TASK: Each of the entries below is to be written out exactly, and the images skipped.

(Stored entries)
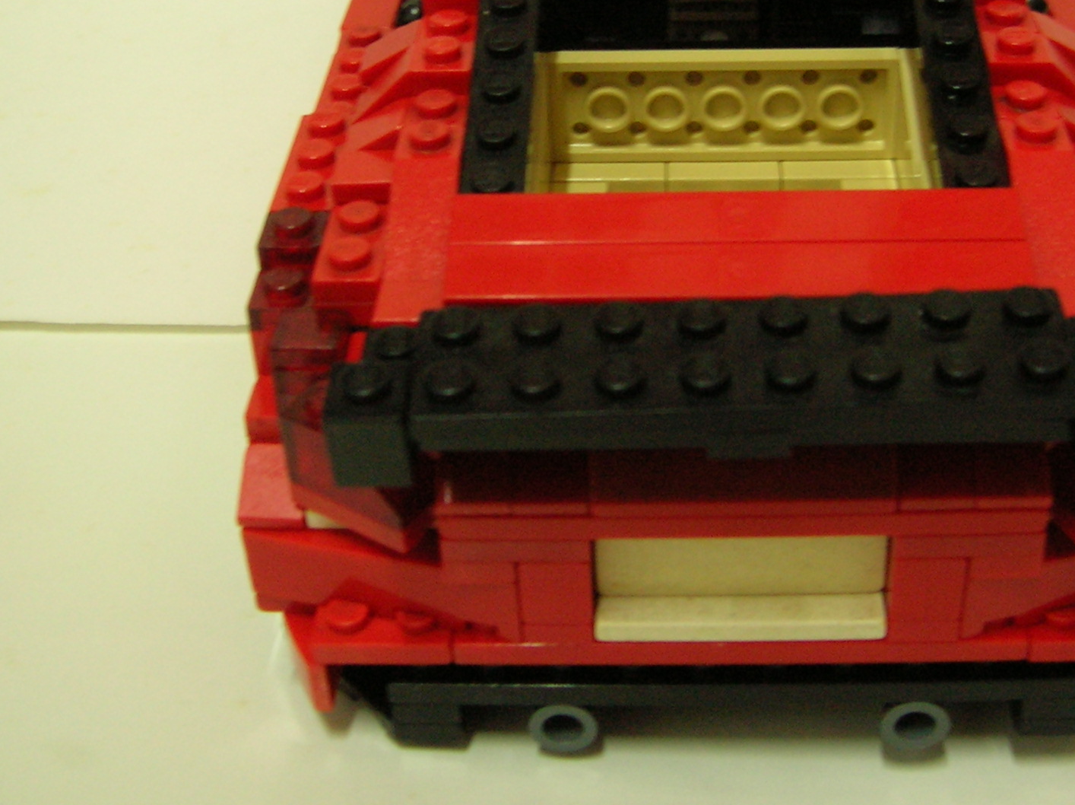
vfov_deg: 26.1
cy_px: 189
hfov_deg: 34.9
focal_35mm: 55
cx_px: 626
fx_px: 1707
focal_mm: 5.7
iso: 133
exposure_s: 1/4.3
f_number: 2.9
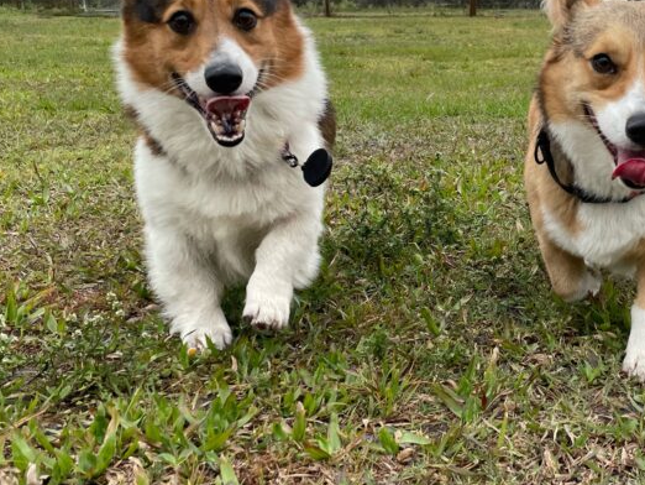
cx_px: 474
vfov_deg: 28.6
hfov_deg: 36.7
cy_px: 210
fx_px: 951
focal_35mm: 51
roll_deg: +0.6
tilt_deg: -12.4
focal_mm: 4.2
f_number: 1.6
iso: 32
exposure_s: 1/1887
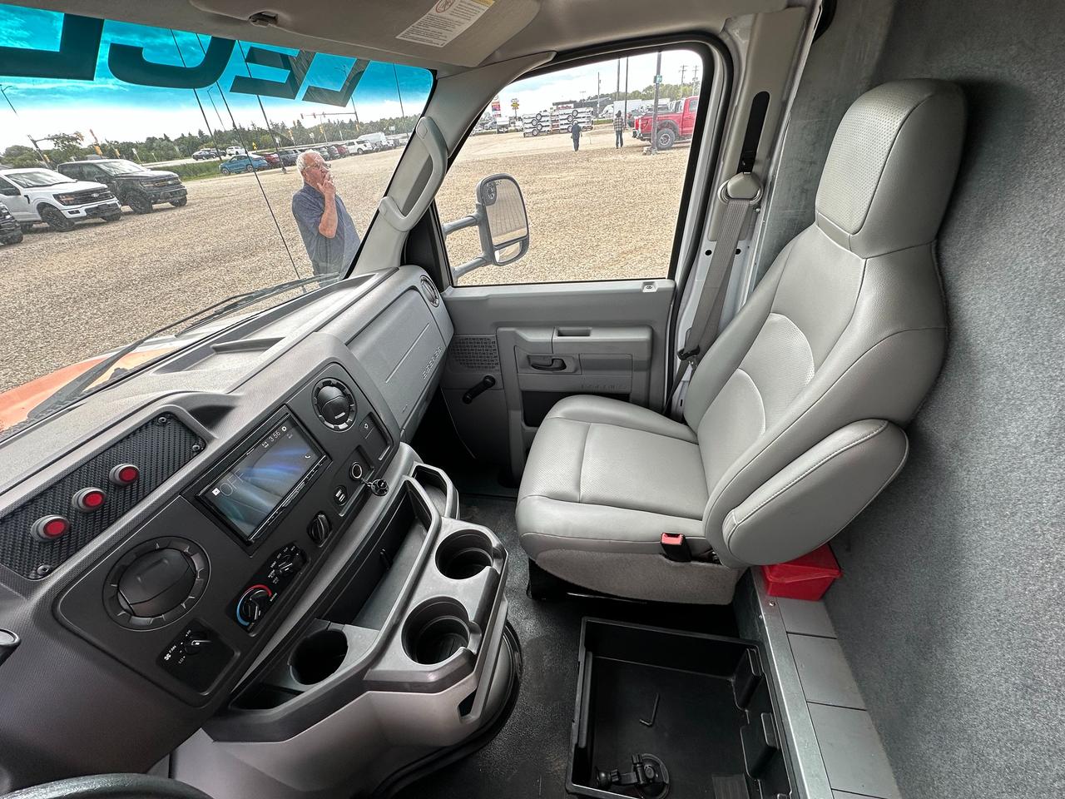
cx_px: 532
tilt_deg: -33.4
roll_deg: +5.7
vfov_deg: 85.7
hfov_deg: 102.1
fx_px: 431
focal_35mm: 14
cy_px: 400
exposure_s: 1/99
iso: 50
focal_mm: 2.22
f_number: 2.2
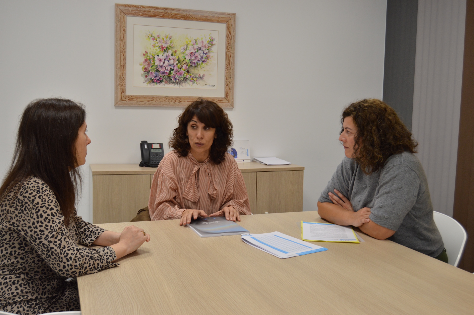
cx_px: 237
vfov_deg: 36.8
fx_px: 474
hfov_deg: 53.2
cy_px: 158
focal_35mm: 36
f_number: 4.5
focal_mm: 24
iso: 400
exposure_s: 1/80
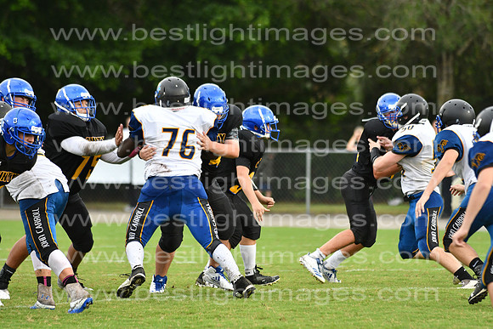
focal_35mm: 210
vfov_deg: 6.5
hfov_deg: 9.8
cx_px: 246
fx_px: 2876
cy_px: 164
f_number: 3.5
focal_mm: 140
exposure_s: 1/2000
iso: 800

ANSWER SPACE:
vfov_deg: 26.1
cy_px: 189
hfov_deg: 34.9
focal_35mm: 55
cx_px: 626
fx_px: 1707
focal_mm: 5.7
iso: 133
exposure_s: 1/4.3
f_number: 2.9
cx_px: 474
vfov_deg: 28.6
hfov_deg: 36.7
cy_px: 210
fx_px: 951
focal_35mm: 51
roll_deg: +0.6
tilt_deg: -12.4
focal_mm: 4.2
f_number: 1.6
iso: 32
exposure_s: 1/1887
cx_px: 532
tilt_deg: -33.4
roll_deg: +5.7
vfov_deg: 85.7
hfov_deg: 102.1
fx_px: 431
focal_35mm: 14
cy_px: 400
exposure_s: 1/99
iso: 50
focal_mm: 2.22
f_number: 2.2
cx_px: 237
vfov_deg: 36.8
fx_px: 474
hfov_deg: 53.2
cy_px: 158
focal_35mm: 36
f_number: 4.5
focal_mm: 24
iso: 400
exposure_s: 1/80
focal_35mm: 210
vfov_deg: 6.5
hfov_deg: 9.8
cx_px: 246
fx_px: 2876
cy_px: 164
f_number: 3.5
focal_mm: 140
exposure_s: 1/2000
iso: 800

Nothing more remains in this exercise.